[Het vraagstuk]:
Vervolg het blogbericht over Siciliaanse gerechten en gedroogde en gezouten kabeljauw, aansluitend op de laatste zin ervan.

[Oefentekst]:
6 januari 2013

Alweer de laatste

Net begonnen en nu alweer het laatste berichtje op dit blog. In iedergeval voorlopig. Ik vind het heel leuk om te doen maar het kost simpelweg gewoon veel te veel tijd. Ik zou willen dat ik dit qua werk kon doen, al zou ik al überhaupt de kwaliteiten hebben. Maar nee, ik heb gewoon een bureaubaan. Daarnaast wil ik heel graag uitgebreid koken, lezen over culinaire Italiaanse zaken, de taal beter bemachtigen etc. etc. Er zijn namelijk een heleboel dingen die ik nog wil doen. En als ik zoiets als dit blog wil doen, dan wil ik het goed doen en elke dag kunnen doen. Tikje perfectionistisch, tikje gedreven, tikje neurotisch.....ja, ja, ik weet het. Uiteraard ga ik wel door met alles maar dan in het kort en via mijn facebook pagina. Dus mocht je nog iets willen blijven volgen en of lezen dan ga na die pagina. Geeft jou ook weer tijd om veel betere, leukere en professioneler sites te bezoeken. Ik sluit nu nog wel af met een twee gerechten uit Sicilië. Mijn primi bestond uit de typische Siciliaanse pastavorm casarecce "casarecce con cavolfiore bianchi". Dit is een korte pasta met een iets gedraaide vorm, meer een spiraalvorm. Cavolfiore bianchi is bloemkool. Aan de wat flauwe smaak van de kool wordt een gefruite rode peper en knoflook toegevoegd. Daarover dan nog een extra scheut olie en je hebt een heerlijk snel en simpel gerecht op tafel staan. Vervolgens had ik een gerecht met in de hoofdrol zoutevis, gezouten kabeljauw. Na het weken van de zoutevis word deze gevuld met een mengsel van zwarte olijven, rozemarijn, ansjovis en broodkruim. De vis wordt aan de bovenkant ook nog bestrooid met rozemarijn en broodkruim en mag lekker gaar worden in de oven. Daarbij had ik lekker radicchio di Treviso, de langwerpige radicchio uit Veneto. Toch nog een beetje verbroedering tussen noord en zuid....
De meeste traditionele Italiaanse kabeljauw recepten worden met geconserveerde vis gemaakt. Dan bedoel ik gedroogde of gezouten kabeljauw. Om de gedroogde vis (stokvis) te krijgen wordt bij de vis zijn kop en ingewanden verwijderd. Vervolgens wordt hij aan lange ijzeren latten gehangen en droogt verder aan de koude lucht. Men noemt deze vis Stoccafisso. Maar pas op, in Venetië en omgeving spreekt men over Baccala, waar juist de rest van Italië gezouten kabeljauw mee bedoeld.

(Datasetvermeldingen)
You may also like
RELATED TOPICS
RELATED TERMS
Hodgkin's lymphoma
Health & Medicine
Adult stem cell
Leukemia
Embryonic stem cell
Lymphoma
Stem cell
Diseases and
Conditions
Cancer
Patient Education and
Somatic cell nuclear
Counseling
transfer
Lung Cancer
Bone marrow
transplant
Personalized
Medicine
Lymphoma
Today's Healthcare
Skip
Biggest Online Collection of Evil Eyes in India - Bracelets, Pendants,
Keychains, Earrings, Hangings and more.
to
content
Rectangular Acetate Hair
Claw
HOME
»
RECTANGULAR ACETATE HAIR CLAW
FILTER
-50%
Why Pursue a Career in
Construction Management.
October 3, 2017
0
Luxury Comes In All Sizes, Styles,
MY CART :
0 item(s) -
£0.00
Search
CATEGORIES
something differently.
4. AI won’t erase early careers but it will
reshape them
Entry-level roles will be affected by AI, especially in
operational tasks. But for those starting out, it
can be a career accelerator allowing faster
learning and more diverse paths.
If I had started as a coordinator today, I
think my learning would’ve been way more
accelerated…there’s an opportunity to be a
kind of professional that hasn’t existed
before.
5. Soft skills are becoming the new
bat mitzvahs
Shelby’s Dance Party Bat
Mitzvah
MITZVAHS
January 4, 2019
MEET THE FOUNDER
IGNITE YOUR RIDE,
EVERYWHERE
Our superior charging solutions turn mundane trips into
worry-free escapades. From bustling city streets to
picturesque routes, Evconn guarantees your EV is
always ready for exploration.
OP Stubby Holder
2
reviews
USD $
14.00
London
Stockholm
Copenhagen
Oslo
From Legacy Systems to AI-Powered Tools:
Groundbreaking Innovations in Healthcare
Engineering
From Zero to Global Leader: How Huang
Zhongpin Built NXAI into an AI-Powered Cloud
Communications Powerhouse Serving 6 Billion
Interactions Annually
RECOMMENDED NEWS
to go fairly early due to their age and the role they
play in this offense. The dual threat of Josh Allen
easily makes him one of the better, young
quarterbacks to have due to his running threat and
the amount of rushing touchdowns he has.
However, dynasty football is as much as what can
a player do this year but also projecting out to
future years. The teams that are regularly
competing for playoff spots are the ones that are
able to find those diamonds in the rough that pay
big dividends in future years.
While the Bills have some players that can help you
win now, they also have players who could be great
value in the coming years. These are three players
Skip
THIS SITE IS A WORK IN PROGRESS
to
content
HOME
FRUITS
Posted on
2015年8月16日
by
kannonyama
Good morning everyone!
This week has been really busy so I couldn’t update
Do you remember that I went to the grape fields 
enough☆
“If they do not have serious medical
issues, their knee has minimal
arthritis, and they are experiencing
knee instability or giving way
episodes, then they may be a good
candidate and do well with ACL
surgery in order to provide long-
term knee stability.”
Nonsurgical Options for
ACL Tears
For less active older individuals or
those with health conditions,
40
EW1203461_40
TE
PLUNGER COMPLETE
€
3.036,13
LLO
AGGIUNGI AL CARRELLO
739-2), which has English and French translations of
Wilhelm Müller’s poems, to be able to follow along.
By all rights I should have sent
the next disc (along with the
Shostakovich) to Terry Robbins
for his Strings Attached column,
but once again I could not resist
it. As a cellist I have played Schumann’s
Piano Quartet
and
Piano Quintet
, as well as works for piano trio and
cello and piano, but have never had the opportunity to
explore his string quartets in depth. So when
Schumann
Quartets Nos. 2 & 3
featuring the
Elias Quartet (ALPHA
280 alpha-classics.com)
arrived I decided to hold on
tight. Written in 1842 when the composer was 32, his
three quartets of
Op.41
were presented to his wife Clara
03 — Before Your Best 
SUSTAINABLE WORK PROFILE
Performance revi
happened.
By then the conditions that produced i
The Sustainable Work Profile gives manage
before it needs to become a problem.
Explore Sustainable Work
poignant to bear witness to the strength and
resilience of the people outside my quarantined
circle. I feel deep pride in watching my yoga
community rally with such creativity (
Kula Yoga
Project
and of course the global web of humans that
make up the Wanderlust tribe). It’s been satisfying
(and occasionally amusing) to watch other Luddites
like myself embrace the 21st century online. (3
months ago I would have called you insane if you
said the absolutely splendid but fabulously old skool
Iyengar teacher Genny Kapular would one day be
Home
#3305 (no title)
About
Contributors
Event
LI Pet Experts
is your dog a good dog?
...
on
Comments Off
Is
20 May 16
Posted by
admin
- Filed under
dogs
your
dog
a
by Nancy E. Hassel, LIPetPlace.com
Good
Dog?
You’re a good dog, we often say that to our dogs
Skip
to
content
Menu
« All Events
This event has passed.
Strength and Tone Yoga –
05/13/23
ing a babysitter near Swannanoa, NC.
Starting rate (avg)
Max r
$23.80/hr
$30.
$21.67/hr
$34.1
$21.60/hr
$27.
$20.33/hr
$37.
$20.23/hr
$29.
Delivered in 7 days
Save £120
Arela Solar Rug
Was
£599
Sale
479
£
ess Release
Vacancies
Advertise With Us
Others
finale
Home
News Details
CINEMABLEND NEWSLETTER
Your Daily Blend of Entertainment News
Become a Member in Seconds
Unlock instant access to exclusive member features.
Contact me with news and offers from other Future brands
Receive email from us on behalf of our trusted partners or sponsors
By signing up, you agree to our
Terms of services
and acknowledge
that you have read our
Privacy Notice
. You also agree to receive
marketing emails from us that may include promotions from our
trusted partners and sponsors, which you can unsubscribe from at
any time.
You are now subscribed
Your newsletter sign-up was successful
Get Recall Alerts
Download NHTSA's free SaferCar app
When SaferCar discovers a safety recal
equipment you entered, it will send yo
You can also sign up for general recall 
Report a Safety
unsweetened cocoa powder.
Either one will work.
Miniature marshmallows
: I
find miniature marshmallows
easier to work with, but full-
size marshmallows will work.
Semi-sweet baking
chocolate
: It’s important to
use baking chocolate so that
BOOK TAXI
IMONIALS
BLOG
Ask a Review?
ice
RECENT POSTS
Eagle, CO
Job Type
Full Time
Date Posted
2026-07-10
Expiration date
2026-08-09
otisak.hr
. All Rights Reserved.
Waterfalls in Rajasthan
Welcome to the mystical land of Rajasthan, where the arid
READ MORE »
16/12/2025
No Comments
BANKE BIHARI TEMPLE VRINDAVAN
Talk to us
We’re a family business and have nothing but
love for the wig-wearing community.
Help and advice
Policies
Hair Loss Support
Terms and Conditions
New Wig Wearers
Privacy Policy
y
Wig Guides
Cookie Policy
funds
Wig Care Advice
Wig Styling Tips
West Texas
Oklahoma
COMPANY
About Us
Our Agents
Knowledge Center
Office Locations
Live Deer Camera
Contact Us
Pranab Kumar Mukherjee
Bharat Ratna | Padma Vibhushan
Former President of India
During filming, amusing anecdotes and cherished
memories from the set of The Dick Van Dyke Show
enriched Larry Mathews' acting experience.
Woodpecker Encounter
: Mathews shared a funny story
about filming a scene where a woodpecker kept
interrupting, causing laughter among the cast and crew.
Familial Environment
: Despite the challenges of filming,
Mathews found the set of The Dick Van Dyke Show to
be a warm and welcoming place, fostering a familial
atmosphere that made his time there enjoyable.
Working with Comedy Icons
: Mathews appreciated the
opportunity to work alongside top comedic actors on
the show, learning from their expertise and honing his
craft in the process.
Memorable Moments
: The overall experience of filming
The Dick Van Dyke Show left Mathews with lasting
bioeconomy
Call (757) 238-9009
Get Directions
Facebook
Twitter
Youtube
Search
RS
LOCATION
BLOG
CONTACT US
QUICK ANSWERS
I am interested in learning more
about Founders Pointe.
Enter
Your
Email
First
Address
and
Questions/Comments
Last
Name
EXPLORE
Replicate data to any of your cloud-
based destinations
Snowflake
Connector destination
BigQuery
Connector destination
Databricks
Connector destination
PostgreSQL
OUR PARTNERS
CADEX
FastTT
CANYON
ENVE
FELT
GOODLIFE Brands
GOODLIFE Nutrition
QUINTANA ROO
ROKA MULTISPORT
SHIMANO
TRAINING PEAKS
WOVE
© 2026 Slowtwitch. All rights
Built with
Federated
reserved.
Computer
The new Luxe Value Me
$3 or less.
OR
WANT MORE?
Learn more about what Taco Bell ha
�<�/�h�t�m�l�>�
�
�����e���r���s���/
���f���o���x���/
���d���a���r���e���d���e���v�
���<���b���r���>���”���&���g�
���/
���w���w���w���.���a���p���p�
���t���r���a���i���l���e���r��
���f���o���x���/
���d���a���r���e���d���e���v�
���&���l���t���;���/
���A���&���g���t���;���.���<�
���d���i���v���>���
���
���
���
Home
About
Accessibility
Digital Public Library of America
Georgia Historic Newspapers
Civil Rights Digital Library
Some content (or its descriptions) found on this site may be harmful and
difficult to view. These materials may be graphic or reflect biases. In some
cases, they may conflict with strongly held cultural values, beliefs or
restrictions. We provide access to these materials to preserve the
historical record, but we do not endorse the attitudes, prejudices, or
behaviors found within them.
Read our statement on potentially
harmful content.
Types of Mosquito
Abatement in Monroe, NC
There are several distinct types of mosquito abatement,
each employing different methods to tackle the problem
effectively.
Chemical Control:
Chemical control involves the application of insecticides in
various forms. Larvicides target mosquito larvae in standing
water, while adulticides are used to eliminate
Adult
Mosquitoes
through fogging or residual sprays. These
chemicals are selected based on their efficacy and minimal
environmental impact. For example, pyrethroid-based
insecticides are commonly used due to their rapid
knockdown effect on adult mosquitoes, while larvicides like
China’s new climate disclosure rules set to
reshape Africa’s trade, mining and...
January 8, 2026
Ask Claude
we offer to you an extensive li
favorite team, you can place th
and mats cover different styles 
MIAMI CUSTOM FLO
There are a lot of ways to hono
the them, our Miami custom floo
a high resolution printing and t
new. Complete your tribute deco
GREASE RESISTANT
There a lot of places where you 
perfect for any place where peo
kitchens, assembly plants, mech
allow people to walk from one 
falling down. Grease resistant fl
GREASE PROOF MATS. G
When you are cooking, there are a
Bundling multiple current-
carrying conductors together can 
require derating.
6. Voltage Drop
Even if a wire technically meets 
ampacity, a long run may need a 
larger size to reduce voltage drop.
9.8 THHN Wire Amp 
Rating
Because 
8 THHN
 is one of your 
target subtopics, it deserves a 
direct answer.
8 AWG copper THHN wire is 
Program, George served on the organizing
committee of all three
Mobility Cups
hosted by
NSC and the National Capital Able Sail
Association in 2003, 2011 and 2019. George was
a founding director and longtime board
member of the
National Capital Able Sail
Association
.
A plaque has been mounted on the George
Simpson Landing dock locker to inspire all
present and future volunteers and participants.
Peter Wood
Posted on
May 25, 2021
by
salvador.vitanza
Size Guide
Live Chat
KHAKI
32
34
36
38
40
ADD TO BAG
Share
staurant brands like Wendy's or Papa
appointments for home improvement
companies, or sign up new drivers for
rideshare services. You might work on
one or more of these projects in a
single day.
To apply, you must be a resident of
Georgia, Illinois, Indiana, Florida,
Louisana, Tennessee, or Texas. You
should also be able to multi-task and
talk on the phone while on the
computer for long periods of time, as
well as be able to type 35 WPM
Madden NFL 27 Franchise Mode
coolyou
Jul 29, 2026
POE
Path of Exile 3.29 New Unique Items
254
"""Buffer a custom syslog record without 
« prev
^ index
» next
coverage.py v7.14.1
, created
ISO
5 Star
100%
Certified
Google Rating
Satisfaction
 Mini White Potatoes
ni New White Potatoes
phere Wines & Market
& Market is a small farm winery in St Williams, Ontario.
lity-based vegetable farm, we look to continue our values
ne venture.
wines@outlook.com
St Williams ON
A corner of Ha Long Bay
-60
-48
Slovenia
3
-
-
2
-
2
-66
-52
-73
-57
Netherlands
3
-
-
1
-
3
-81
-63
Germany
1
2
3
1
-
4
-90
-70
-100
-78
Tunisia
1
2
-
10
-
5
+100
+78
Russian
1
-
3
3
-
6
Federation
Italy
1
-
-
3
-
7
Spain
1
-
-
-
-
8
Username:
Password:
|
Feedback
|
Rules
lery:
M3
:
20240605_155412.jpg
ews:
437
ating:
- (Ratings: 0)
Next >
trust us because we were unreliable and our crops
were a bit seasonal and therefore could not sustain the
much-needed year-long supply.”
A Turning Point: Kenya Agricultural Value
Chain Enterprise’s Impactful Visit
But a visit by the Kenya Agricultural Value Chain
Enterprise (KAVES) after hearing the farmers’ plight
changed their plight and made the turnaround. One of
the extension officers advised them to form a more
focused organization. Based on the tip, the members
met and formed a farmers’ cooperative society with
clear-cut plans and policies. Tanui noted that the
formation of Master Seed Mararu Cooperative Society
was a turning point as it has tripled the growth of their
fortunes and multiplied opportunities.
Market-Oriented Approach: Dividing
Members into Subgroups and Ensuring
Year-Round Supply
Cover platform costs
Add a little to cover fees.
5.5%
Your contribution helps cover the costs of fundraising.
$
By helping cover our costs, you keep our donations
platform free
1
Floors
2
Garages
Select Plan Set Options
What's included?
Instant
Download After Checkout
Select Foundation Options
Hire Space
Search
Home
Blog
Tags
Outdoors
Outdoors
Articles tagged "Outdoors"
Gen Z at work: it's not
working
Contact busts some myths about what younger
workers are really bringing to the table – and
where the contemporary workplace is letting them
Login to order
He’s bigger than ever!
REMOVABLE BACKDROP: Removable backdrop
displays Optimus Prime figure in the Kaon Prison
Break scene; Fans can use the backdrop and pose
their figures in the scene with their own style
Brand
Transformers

[Antwoord]:
Stokvis is reeds op de Italiaanse markten sinds 1563 te koop. Destijds besloot namelijk het concilie van Trente (orgaan uit de katholieke kerk) dat deze vis goed geschikt was voor vastendagen omdat hij zo goedkoop was. De meeste stokvis in Italië komt van de Noorse Loften eilanden. Top kwaliteit stokvis is gemaakt van magere vis en de vis moet na het drogen bijna doorschijnend wit zijn. Deze kwaliteit noemt men ragno. Tegenwoordig kun je de vis meestal voorgeweekt kopen maar vroeger moest men de vis eerst met een stamper bewerken om de vezels los te maken. Daarna weekte men de vis ook nog 5 of 6 dagen.
Gezouten kabeljauw werd pas rond het midden van de zeventiende eeuw geïntroduceerd in Italië. Dit werd door de Spaanse en Portugese kooplieden gedaan, die hierdoor mede profiteerde van de goede zouthandel. Zoutevis noemt men, zoals eerder vermeld, Baccala. In de omgeving van Venetië heet het bertagnin, maar daar zijn maar weinig traditionele Venetiaanse recepten mee. Zoutevis mag zeker niet helder wit zijn want dit zou betekenen dat men kunstmatige bleekmiddelen heeft gebruikt.
Daarentegen mag het ook niet te vuilwit zijn, want dan is de vis niet goed geconserveerd. Officieel zou je de vis om te ontzouten 48 uur onder stromend water moeten houden. Echter in het water leggen helpt ook, ververs het gewoon om de paar uur. We gaan tenslotte niet water verspillen! Na het weken verwijder je de graten en eventueel het vel en je kunt aan de slag.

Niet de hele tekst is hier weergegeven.